Vin Scully’s call of the ninth inning of Sandy Koufax’s perfect game in 1965 is considered one of the classic moments in broadcasting history, so lyrical that I’ve seen it transcribed in its entirety and presented as prose. And Scully himself, who this weekend celebrated the 60th anniversary of his first Dodger broadcast, is considered by most to be the greatest announcer in baseball history.
Here’s how Scully began his call of the 9th inning of Koufax’s perfecto:
Three times in his sensational career has Sandy Koufax walked out to the mound to pitch a fateful ninth where he turned in a no-hitter. But tonight, September the 9th, nineteen hundred and 65, he made the toughest walk of his career, I’m sure, because through eight innings he has pitched a perfect game. He has struck out 11, he has retired 24 consecutive batters, and the first man he will look at is catcher Chris Krug, big right-hand hitter, flied to second, grounded to short.
And so it goes. Scully shows no hesitation in mentioning Koufax’s pending no-hitter right from the start, and as the inning progresses, he mentions it again. I bring this up because I know there has been some criticism of Mariner broadcast Dave Sims for talking about Doug Fister’s pending no-hitter last night as the game progressed (the picture above shows Fister making the putout at first on Chone Figgins’ great play in the sixth to preserve the no-no).
This issue dates back to Sims’ first year with the team, 2007, when he took some knocks for mentioning that Felix Hernandez had a no-hitter going when he took one into the eighth inning against the Red Sox at Fenway Park.
That is patently ridiculous. Sims understands, as Scully did, that his job is to inform the listeners, not to worry about some sort of “jinx” that supposedly attaches to any mention of a no-hitter as it is in progress. As Sims told me in 2007, if it’s good enough for Vin Scully, it’s good enough for him.
I even took some heat myself last night (mostly good-natured. I think.) for blogging that Fister had a no-hitter going, and for talking about it in the press box.

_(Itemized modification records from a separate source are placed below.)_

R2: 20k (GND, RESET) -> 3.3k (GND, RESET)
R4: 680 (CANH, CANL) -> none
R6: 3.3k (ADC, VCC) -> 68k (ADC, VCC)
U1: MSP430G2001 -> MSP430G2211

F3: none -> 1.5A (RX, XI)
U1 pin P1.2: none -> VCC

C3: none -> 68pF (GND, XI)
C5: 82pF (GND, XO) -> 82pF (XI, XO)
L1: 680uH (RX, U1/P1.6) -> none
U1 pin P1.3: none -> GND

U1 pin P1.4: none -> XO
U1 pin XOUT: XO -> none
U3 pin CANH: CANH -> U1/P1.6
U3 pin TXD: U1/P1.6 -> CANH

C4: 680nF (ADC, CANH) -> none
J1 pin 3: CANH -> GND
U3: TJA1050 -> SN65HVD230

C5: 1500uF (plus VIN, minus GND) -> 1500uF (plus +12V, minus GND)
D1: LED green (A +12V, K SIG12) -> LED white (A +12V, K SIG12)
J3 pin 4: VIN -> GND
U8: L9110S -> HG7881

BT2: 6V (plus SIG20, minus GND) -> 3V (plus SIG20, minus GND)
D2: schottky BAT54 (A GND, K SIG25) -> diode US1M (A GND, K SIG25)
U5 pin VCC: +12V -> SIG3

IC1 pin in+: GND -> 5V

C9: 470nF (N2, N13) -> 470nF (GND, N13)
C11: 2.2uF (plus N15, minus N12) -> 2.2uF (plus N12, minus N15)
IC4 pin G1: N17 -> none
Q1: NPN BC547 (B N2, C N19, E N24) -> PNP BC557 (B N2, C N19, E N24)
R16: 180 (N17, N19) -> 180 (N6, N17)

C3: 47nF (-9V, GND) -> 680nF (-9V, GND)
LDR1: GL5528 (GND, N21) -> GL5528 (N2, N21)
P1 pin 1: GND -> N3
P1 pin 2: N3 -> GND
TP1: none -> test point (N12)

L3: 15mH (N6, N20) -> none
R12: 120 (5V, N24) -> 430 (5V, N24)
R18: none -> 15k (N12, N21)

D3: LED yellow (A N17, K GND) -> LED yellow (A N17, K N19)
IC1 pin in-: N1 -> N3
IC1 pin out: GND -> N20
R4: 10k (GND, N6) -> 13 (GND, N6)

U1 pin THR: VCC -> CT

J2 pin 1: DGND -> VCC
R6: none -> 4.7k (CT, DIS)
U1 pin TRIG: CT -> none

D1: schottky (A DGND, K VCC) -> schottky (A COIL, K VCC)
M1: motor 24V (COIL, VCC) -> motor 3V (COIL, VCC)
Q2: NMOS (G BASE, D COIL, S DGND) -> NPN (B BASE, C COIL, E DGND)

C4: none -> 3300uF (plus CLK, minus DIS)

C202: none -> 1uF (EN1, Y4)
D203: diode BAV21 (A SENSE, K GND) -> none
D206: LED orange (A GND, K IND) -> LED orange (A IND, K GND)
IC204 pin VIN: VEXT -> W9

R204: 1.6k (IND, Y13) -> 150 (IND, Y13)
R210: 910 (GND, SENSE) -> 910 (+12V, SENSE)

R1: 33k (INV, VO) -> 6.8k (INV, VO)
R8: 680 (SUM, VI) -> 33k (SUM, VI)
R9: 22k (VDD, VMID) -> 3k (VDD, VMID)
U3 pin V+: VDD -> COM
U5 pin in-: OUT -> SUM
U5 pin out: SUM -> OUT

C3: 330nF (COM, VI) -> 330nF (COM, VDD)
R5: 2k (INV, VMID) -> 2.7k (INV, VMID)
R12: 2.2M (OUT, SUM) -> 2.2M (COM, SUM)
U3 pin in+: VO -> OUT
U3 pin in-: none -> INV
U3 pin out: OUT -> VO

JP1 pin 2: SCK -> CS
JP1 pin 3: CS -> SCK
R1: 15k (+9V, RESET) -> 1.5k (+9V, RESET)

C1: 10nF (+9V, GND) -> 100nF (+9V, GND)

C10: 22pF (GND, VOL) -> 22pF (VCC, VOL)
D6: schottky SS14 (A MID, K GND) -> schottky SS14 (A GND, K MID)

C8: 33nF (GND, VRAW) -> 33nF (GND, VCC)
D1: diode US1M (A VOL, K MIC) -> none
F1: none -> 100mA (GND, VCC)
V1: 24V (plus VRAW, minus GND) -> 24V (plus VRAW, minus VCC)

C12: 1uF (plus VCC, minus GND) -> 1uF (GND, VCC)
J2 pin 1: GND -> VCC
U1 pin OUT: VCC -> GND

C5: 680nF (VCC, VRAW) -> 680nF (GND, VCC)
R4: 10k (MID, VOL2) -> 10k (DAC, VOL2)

One, I don’t believe in no-hit jinxes, and I certainly don’t believe in them when it comes to a reporter covering the game. Pitchers lose no-hitters because it’s exceedingly hard to retire 27 batters without giving up a base hit, not because an announcer, or a sportswriter, had the audacity to talk about it.
Mind you, I understand why the players adhere to this tradition of not mentioning a no-hitter in progress to the pitcher. It’s a long-standing baseball custom, for one thing, ingrained in the fabric of the sport, for players involved in the game to keep quiet. For another, I can see the benefit of not cluttering the pitcher’s mind with talk about something as historic and special as a no-hitter. And if fans want to believe they can affect the outcome of the game by their actions — and I know they do, through lucky hats, or where they sit, or any number of things, up to and including keeping mum about a no-hitter — then who am I to stop them?
But a reporter covering the game? Come on. For one thing, in the day and age of Twitter and blogs, it’s impossible to maintain no-hit silence. If you don’t inform the people what’s going on, you’re not doing your job. And my job is not to try to protect the pitcher by keeping hush-hush about a no-hitter — a silly notion, when you really think about it. Now, I realize Dave is in a slightly different position, because he does work for the team, in essence. But I salute him for making it his duty to not ignore the big story that’s building.
You know what? Doug Fister would have lost his no-hitter last night even if Dave Sims and I had not said a word about it. And Vin Scully didn’t stop Sandy Koufax from throwing his perfect game — or three other no-hitters that Scully called in the exact same fashion.